WRITTEN PROBLEM
Write out every line of the following records verbatim, without any alteration.

STORED ROWS
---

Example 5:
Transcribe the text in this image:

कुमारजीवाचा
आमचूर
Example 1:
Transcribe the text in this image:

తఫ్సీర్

RESULT FOR THIS TASK
---

Example 5:
Transcribe the text in this image:

कुमारजीवाचा
आमचूर
Example 1:
Transcribe the text in this image:

తఫ్సీర్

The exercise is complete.